Erick Erickson misses this same distinction in his hit-piece against Georgia Right to Life (GRTL). When House Republicans exempted children conceived in rape and incest from their fetal pain legislation, GRTL withdrew support for the bill. Supporting the bill with those exceptions authorizes the intentional killing of some innocent human beings, with the intention to possibly save others. Yet this bill never even had the possibility to save others, since it cannot pass the Senate and would receive a decisive veto from President Obama if it did.

To see the parallels in reasoning more clearly, compare these paraphrased summaries:

Singer: Anencephaly is extremely rare. An “all-or-nothing” rule against abortion is inadequate for practical circumstances. Sanctioning the killing of some babies is more compassionate than adhering to rigid principle against abortion. El Salvador’s law is “immoral,” and their moral principles ought to be changed

 

Erickson: Rape and incest are extremely rare. GRTL’s “all-or-nothing” rule against abortion is inadequate for practical circumstances. Sanctioning the killing of some babies is more compassionate than adhering to rigid principle against abortion. GRTL’s position is “morally vacant” and their moral principles ought to be changed.
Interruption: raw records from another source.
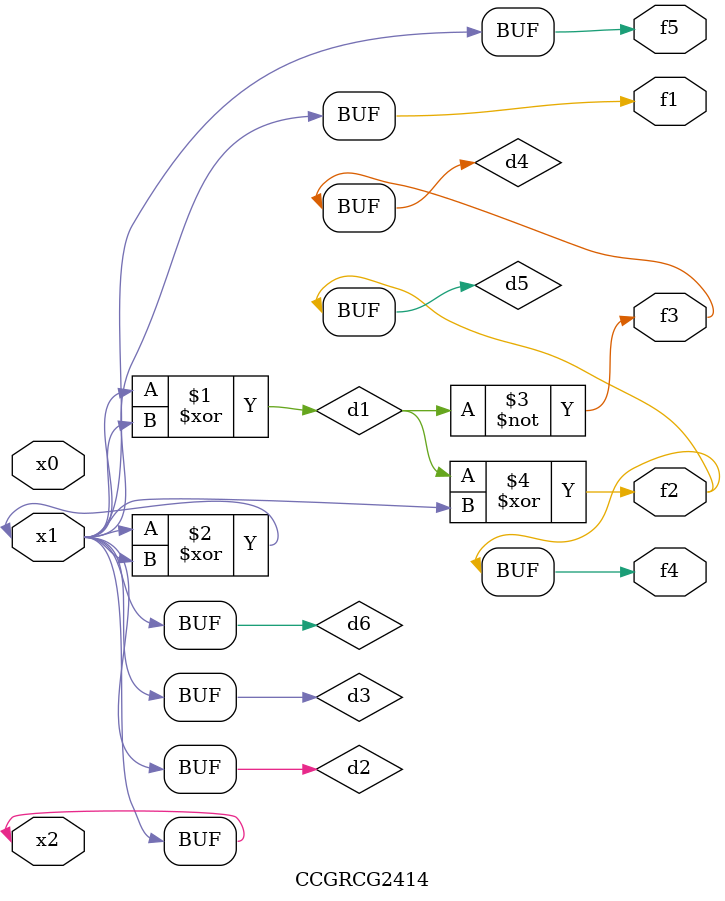
<source format=v>
module CCGRCG2414(
	input x0, x1, x2,
	output f1, f2, f3, f4, f5
);

	wire d1, d2, d3, d4, d5, d6;

	xor (d1, x1, x2);
	buf (d2, x1, x2);
	xor (d3, x1, x2);
	nor (d4, d1);
	xor (d5, d1, d2);
	buf (d6, d2, d3);
	assign f1 = d6;
	assign f2 = d5;
	assign f3 = d4;
	assign f4 = d5;
	assign f5 = d6;
endmodule

</source>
Supporting the compromised fetal pain legislation, which reinforces the legality of murdering children based on the circumstances of their conception, makes one an accomplice with abortion. Revoking support for such a bill (non-interference) is the moral response to a compromise which undermines the foundational moral principle that all unborn children are persons deserving legal protection.

While his support for “exceptions” in pro-life bills advances the same flawed reasoning as Singer, Erickson only hints at the unstated serpentine question, “Is it always wrong to take an innocent human life?” If we are to remain pro-life, the answer must always be yes.